July 9 (Bloomberg) -- Facebook Inc., owner of the biggest social-networking site, faces a formal review this week from data-protection officials over changes regulators sought after a probe into how the social network handles personal data.
Facebook’s progress in making “a wide range of best-practice improvements” will be reviewed as part of this week’s on-site audit by the Irish Office of the Data Protection Commissioner. An agency report in December urged Facebook to increase “transparency and controls for the use of personal data for advertising purposes” and to delete “data held from user interactions with the site much sooner.”
These and “any other current or ongoing issues will be discussed with Facebook during our on-site re-audit,” Gary Davis, Ireland’s deputy data protection commissioner, said in an e-mail today.
Facebook Ireland provides service to the Palo Alto, California-based company’s users outside the U.S. and Canada, according to the agency. The agency began reviewing Facebook’s compliance with Irish and European Union data-protection rules in 2011.
Facebook said in an e-mailed statement that it has kept in contact with regulators in recent months on “our progress in implementing the recommendations outlined in their audit report from December.”

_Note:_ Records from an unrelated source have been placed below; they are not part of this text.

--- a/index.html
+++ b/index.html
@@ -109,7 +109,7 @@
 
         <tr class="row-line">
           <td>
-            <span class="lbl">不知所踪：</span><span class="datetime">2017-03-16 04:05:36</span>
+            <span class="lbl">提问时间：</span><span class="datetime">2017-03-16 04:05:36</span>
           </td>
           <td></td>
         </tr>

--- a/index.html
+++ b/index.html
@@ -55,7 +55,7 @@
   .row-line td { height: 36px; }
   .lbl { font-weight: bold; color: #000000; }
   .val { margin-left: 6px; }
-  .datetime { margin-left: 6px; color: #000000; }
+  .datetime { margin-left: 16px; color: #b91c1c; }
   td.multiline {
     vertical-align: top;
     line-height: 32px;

The agency “will conduct an on-site audit meeting with Facebook Ireland in mid-July,” the company said. “We look forward to the meeting.”
Facebook has agreed to enhance the information users get about their deleted and removed content and to simplify explanations of its privacy policies. The Irish agency will issue a second report later this year.

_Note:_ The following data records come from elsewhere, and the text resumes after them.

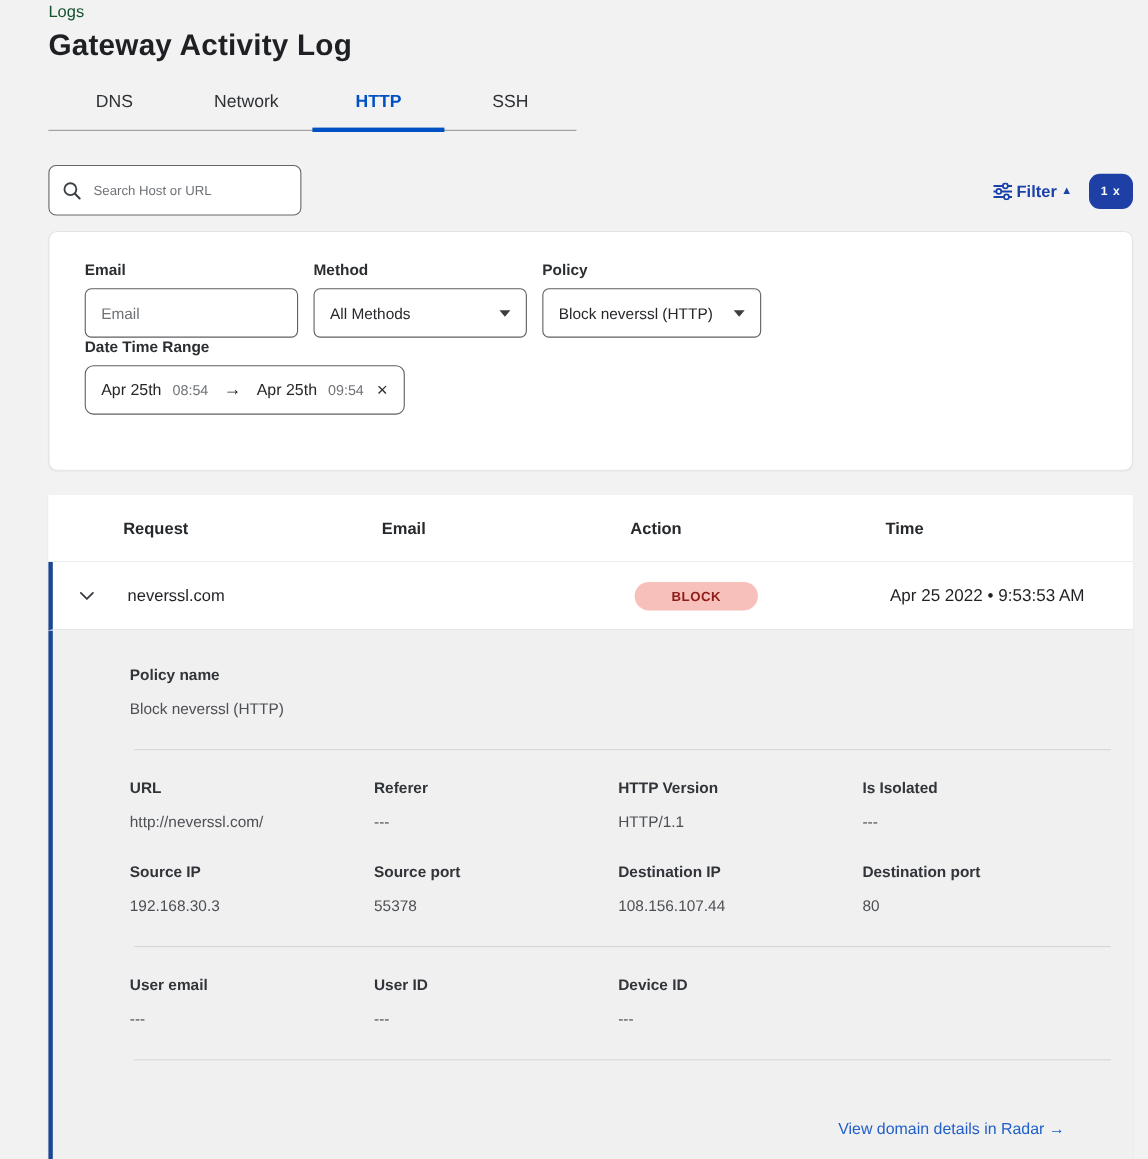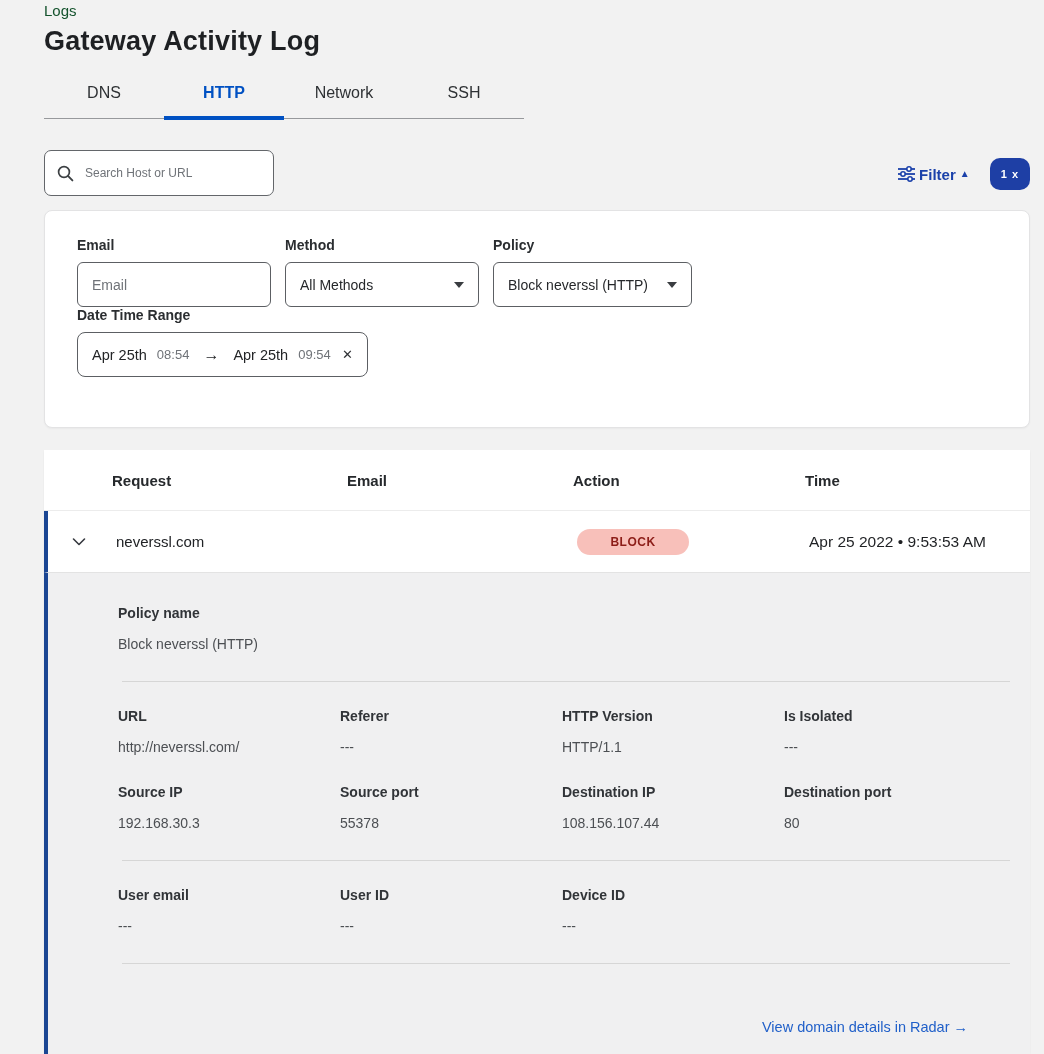--- a/index.html
+++ b/index.html
@@ -80,8 +80,8 @@
 
 <div class="tabs">
   <div class="tab">DNS</div>
+  <div class="tab">Network</div>
   <div class="tab active">HTTP</div>
-  <div class="tab">Network</div>
   <div class="tab">SSH</div>
 </div>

A Germany data protection regulator last month suspended its probe of Facebook’s facial-recognition features pending the Irish audit.
For companies that don’t comply with its recommendations, the Irish agency may pursue summary proceedings that can result in a maximum fine of 3,000 euros ($3,690). If convicted of serious breaches of data policy, a court may fine a company as much as 100,000 euros.
Data protection is currently policed by separate regulators across the 27-nation EU. The EU’s executive body wants to simplify the system so companies deal with only one data-protection regulator in the zone.